Alternative views are that Obamacare’s employer mandate penalties pushed more companies to offer benefits and that Obamacare’s individual mandate “tax” pushed more individuals to join their employer’s health plan than before.
Now, the survival of Obamacare’s tax credits means employers are still on the hook to pay Obamacare’s employer mandate penalties if they don’t offer affordable, adequate health insurance to their full-time employees. That’s because those penalties against employers only get triggered if one of their workers bought insurance on an exchange and received a tax credit.
“Like a cat with nine lives, the Patient Protection and Affordable Care Act (ACA) has survived its second trip to the U.S. Supreme Court,” wrote benefits attorneys at the Ice Miller law firm in a June 25 summary of the Supreme Court’s decision. “As a result,” they added, “employers' ACA compliance efforts must continue.”

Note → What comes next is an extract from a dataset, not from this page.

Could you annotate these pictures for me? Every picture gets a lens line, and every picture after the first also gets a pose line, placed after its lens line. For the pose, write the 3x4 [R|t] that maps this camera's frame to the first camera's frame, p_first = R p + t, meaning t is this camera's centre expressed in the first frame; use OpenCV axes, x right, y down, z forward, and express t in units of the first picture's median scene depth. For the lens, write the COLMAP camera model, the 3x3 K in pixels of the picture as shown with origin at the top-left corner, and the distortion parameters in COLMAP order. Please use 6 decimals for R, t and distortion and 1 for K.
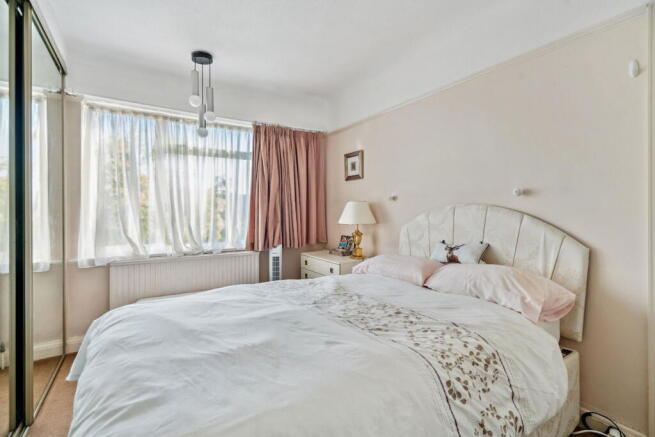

Many employers have complied by curtailing their part-time workers’ hours so they don’t trigger Obamacare’s definition of a full-time worker as one who averages 30 hours per week. This has occurred at retailers, such as Marsh Supermarkets and Scotty’s Brewhouse, to education institutions, such as public school districts and Ivy Tech Community College.
“In 2013, we were forced to reduce the hours of 25 instructional aides, 10 cafeteria workers and 10 custodians to less than 30 hours of service per week to avoid significant financial penalties,” said Dr. Rod Gardin, superintendent of East Porter County School Corporation near Valparaiso, Indiana, in a press release issued Thursday.

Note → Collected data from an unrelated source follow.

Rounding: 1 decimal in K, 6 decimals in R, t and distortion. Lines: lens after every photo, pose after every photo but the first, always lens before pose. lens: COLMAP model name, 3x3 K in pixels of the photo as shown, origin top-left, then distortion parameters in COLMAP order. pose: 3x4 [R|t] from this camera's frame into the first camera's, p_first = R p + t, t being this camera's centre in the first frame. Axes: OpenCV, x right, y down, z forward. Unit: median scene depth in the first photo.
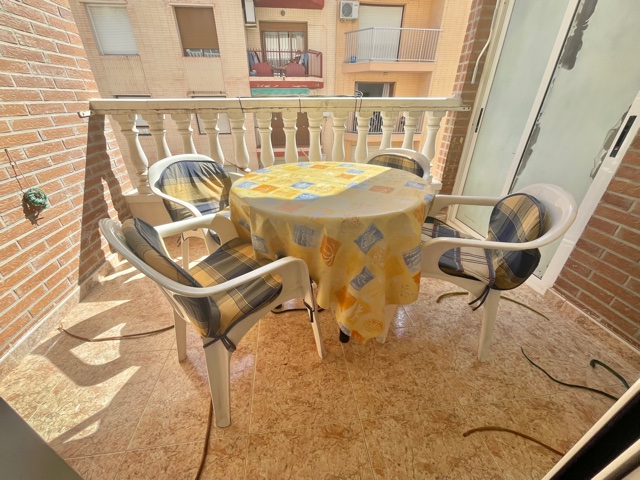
lens RADIAL K [[260.2, 0, 315.6], [0, 260.2, 239.3], [0, 0, 1]] dist [0.001615, -0.001860]
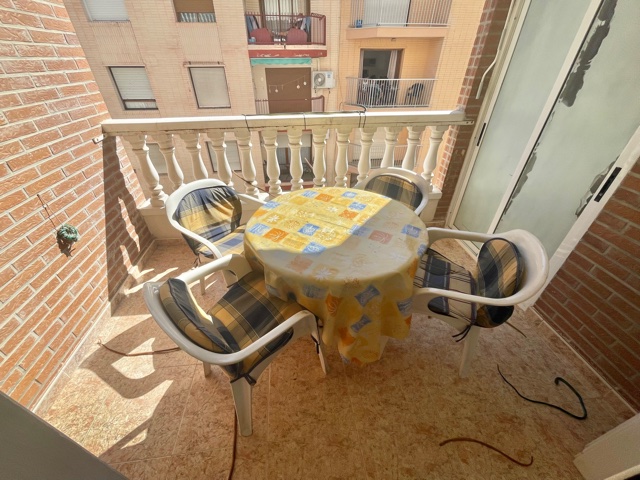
lens RADIAL K [[260.2, 0, 315.4], [0, 260.2, 239.7], [0, 0, 1]] dist [0.001615, -0.001860]
pose [[0.999965, 0.002925, -0.007896, -0.014097], [-0.002009, 0.993523, 0.113611, -0.263620], [0.008177, -0.113591, 0.993494, -0.094483]]
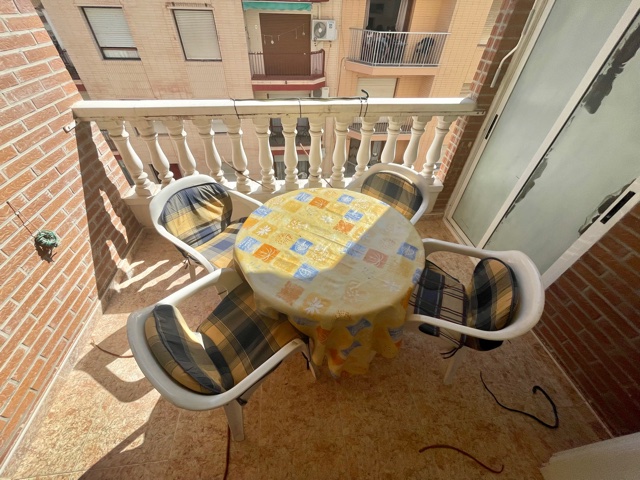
lens RADIAL K [[260.2, 0, 315.6], [0, 260.2, 240.2], [0, 0, 1]] dist [0.001615, -0.001860]
pose [[0.999635, 0.025470, 0.009029, -0.004220], [-0.026929, 0.966750, 0.254300, -0.456160], [-0.002251, -0.254450, 0.967083, -0.013553]]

The East Porter County School district is one of 39 public school districts, along with the state of Indiana, that are suing the Obama administration, claiming the employer mandates in Obamacare cannot be legally applied to governmental entities. They claim the federal government has no authority to tax other governmental entities.

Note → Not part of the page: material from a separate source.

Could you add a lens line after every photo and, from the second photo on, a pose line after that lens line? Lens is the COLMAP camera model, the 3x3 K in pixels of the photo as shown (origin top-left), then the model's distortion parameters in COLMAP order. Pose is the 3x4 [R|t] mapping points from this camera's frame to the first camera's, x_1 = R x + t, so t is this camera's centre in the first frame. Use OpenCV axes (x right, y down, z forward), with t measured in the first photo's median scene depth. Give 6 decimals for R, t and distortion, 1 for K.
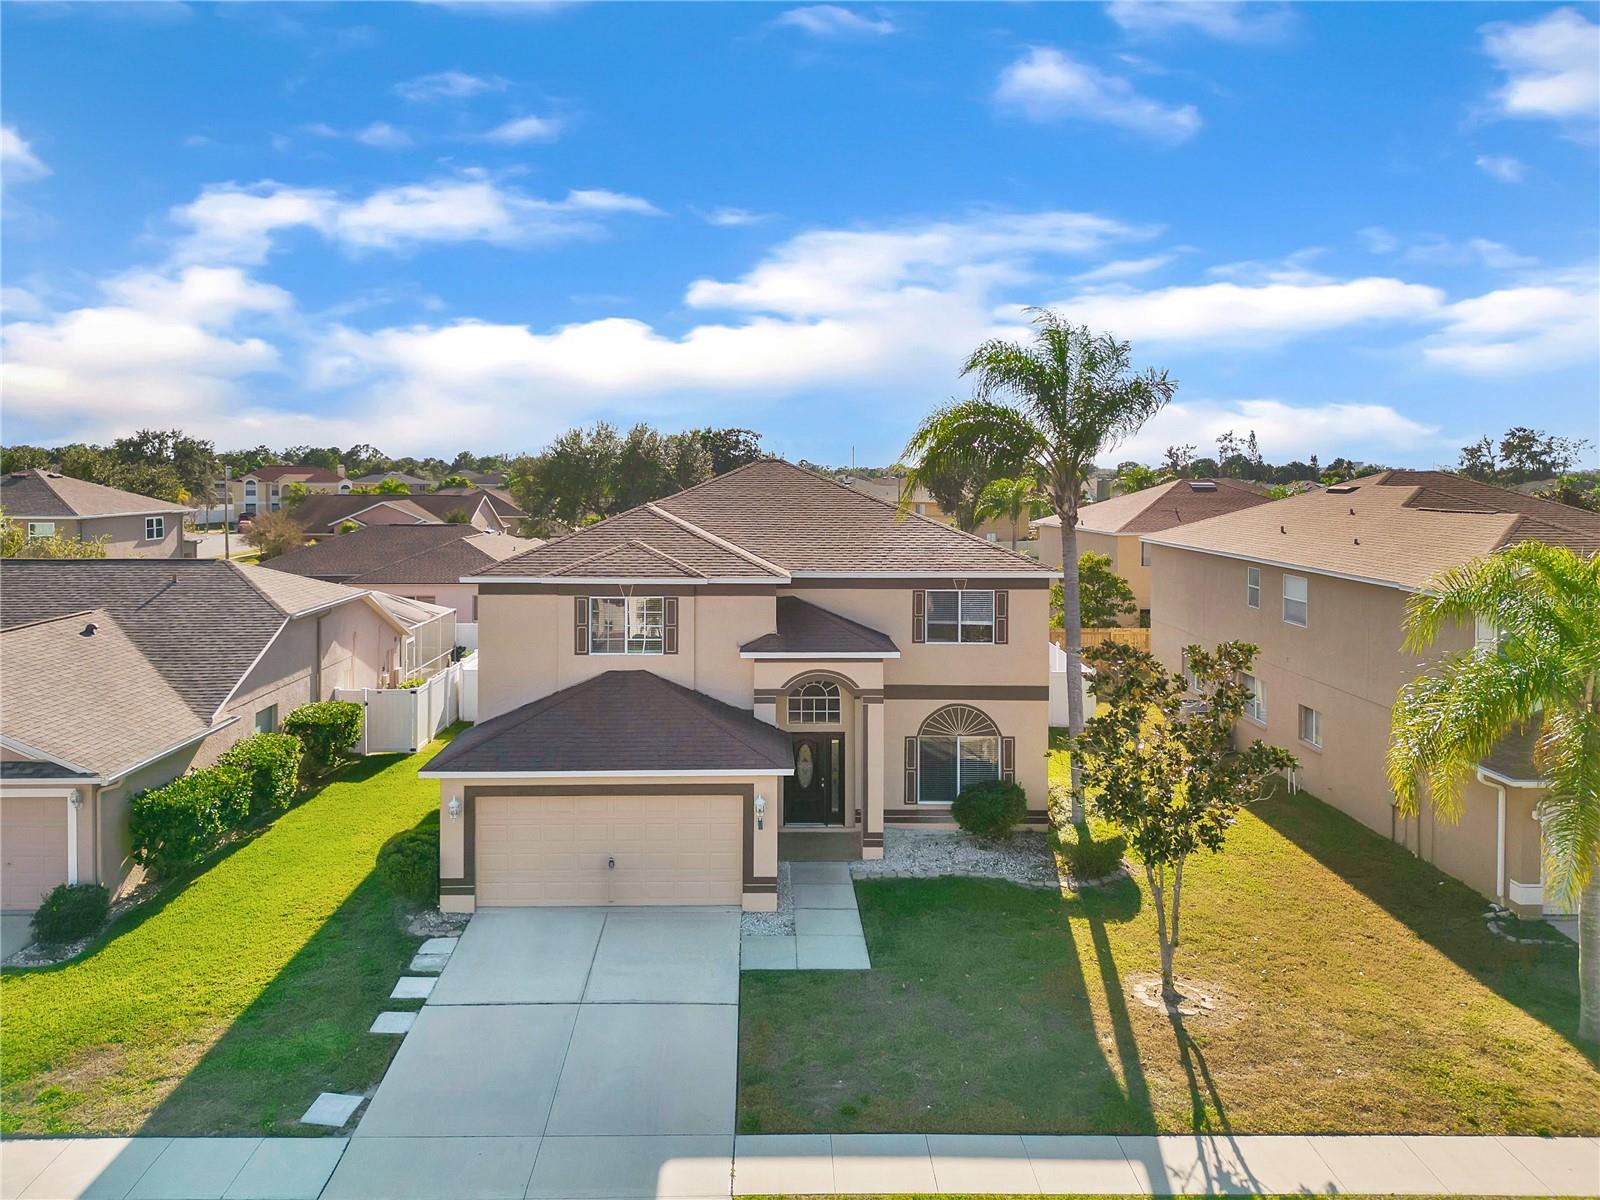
lens RADIAL K [[1146.1, 0, 790.9], [0, 1146.1, 492.9], [0, 0, 1]] dist [0.041215, -0.037395]
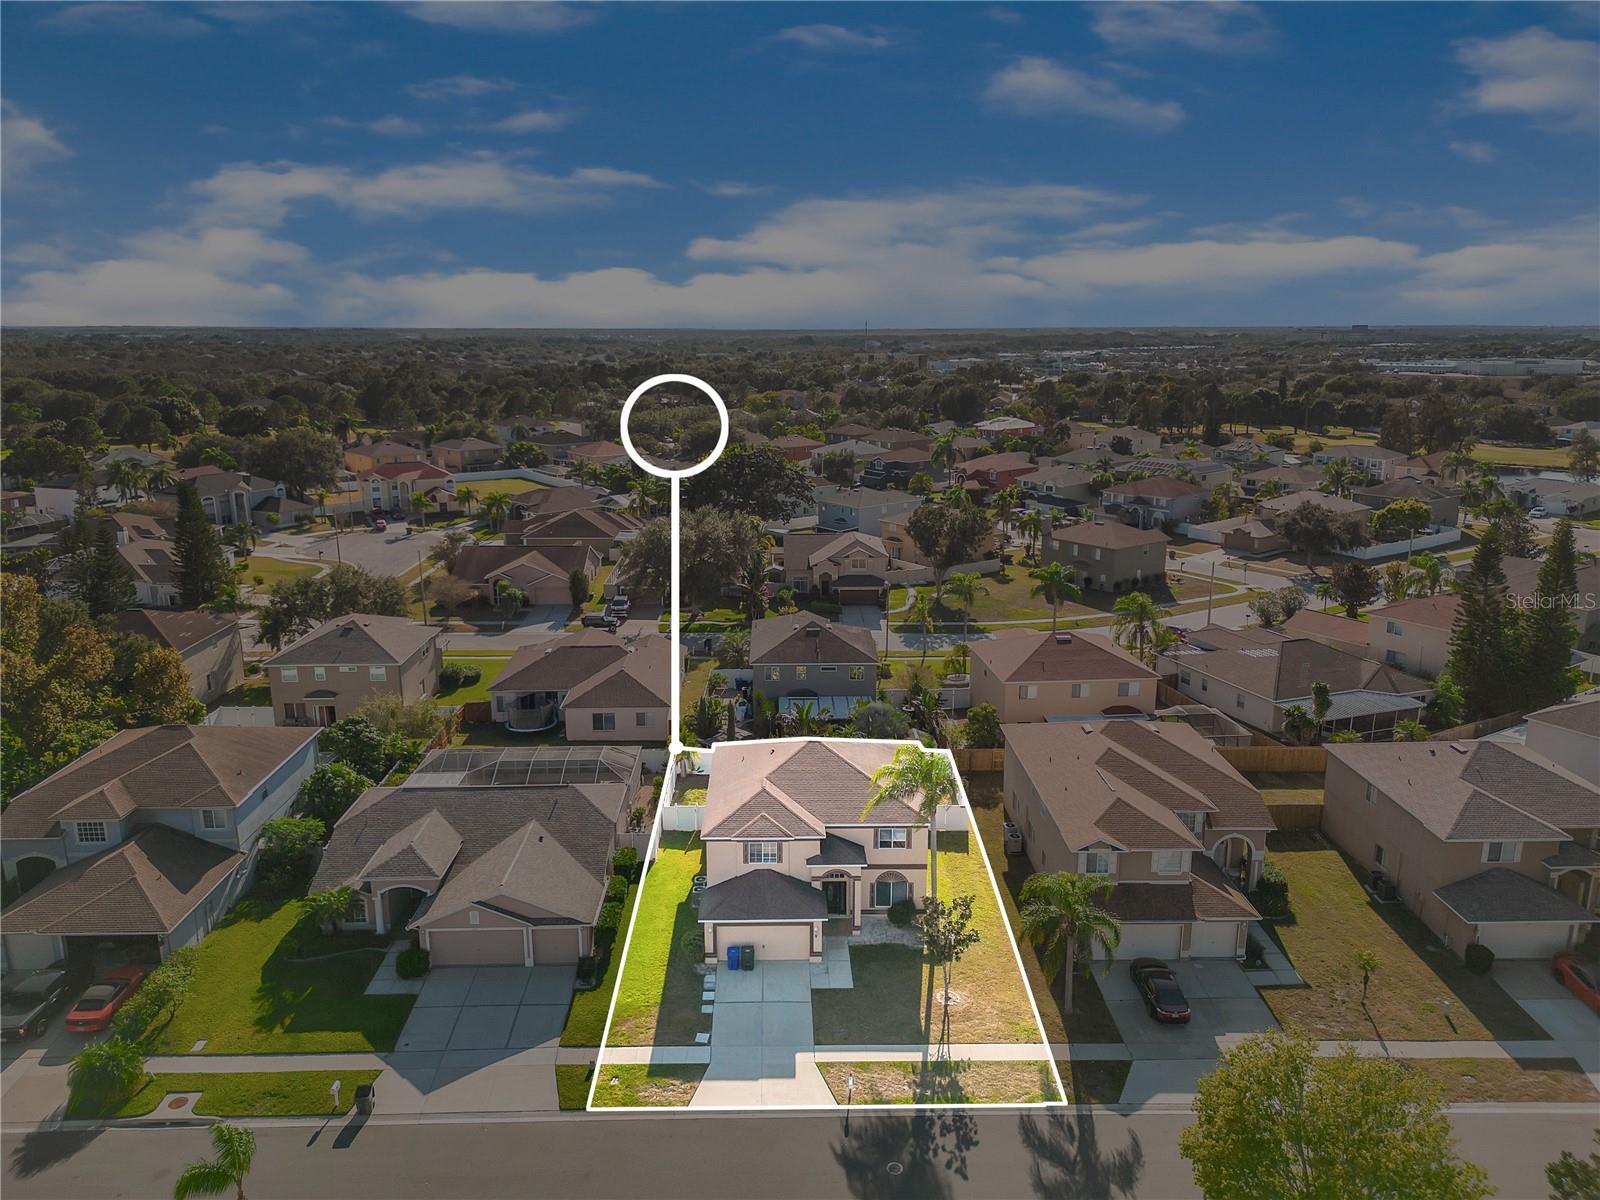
lens RADIAL K [[1146.1, 0, 809.0], [0, 1146.1, 574.0], [0, 0, 1]] dist [0.041215, -0.037395]
pose [[0.999972, 0.000476, 0.007420, -0.056623], [-0.002037, 0.977306, 0.211823, -1.030799], [-0.007151, -0.211832, 0.977280, -1.385669]]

Other employers, such as the taxi-service Uber, have avoided providing health benefits by classifying their cab drivers as independent contractors. But a March ruling by the California Labor Commission said San Francisco-based Uber is really employing its drivers. That means, in California at least, Uber would have to limit workers to 29 hours per week to avoid Obamacare’s employer mandate.
“This mandate is a remnant of a 1950s economy where workers remained employed at the same firm for decades and the Internet was just a series of tubes that existed in our dreams,” wrote Northwestern University economists David Dranove and Craig Garthwaite on The Health Care Blog. “Ironically, the ACA insurance exchanges not only make the employer mandate obsolete, but the mandate actually weakens the viability of the exchanges by locking a large portion of the healthy population into the employer provided insurance market.”
And it’s not just the employer mandate that has kept employers from sending their workers to the exchanges.
When the Obamacare exchanges kicked off in 2013, many smaller employers thought they would be able to end their group health plans and instead help their employees pay for health insurance on the Obamacare exchanges. That’s still possible, but none of the employers’ “help” can be in pre-tax dollars, according to a final rule issued by the Obama administration in May 2014.
That ruling has greatly slowed the rate at which employers have ended their group plans, noted Matt Kleymeyer, a health benefits consultant at the Indianapolis office of Tennessee-based Bernard Health.
“It’s a lot slower than what we had thought,” he said.